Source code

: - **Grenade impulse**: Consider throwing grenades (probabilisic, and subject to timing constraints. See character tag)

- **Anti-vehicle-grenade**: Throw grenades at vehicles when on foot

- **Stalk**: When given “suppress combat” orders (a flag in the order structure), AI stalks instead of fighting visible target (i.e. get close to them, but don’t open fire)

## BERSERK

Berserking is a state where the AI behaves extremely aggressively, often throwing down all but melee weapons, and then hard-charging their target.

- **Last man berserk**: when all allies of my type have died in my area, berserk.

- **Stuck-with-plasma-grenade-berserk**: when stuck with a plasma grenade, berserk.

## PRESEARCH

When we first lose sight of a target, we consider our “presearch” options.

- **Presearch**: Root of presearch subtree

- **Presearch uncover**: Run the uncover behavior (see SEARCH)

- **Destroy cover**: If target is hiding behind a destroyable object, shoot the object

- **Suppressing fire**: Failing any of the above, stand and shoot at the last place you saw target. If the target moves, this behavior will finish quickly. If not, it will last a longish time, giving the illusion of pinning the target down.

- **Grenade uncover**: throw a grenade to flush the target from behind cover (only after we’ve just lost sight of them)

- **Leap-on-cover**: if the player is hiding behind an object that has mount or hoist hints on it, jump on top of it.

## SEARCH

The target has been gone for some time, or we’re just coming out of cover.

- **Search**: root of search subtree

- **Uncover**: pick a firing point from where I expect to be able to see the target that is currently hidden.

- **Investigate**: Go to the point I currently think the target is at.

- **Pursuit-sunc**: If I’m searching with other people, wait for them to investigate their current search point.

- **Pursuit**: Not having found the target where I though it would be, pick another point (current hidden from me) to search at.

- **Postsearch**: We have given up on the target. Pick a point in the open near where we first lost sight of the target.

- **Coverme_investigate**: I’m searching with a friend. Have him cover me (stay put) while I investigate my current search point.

= = = = =

#### [What is being asked]
Copy each of the rows above word for word, leaving out nothing and changing nothing.

#### [Answer space]
Source code

: - **Grenade impulse**: Consider throwing grenades (probabilisic, and subject to timing constraints. See character tag)

- **Anti-vehicle-grenade**: Throw grenades at vehicles when on foot

- **Stalk**: When given “suppress combat” orders (a flag in the order structure), AI stalks instead of fighting visible target (i.e. get close to them, but don’t open fire)

## BERSERK

Berserking is a state where the AI behaves extremely aggressively, often throwing down all but melee weapons, and then hard-charging their target.

- **Last man berserk**: when all allies of my type have died in my area, berserk.

- **Stuck-with-plasma-grenade-berserk**: when stuck with a plasma grenade, berserk.

## PRESEARCH

When we first lose sight of a target, we consider our “presearch” options.

- **Presearch**: Root of presearch subtree

- **Presearch uncover**: Run the uncover behavior (see SEARCH)

- **Destroy cover**: If target is hiding behind a destroyable object, shoot the object

- **Suppressing fire**: Failing any of the above, stand and shoot at the last place you saw target. If the target moves, this behavior will finish quickly. If not, it will last a longish time, giving the illusion of pinning the target down.

- **Grenade uncover**: throw a grenade to flush the target from behind cover (only after we’ve just lost sight of them)

- **Leap-on-cover**: if the player is hiding behind an object that has mount or hoist hints on it, jump on top of it.

## SEARCH

The target has been gone for some time, or we’re just coming out of cover.

- **Search**: root of search subtree

- **Uncover**: pick a firing point from where I expect to be able to see the target that is currently hidden.

- **Investigate**: Go to the point I currently think the target is at.

- **Pursuit-sunc**: If I’m searching with other people, wait for them to investigate their current search point.

- **Pursuit**: Not having found the target where I though it would be, pick another point (current hidden from me) to search at.

- **Postsearch**: We have given up on the target. Pick a point in the open near where we first lost sight of the target.

- **Coverme_investigate**: I’m searching with a friend. Have him cover me (stay put) while I investigate my current search point.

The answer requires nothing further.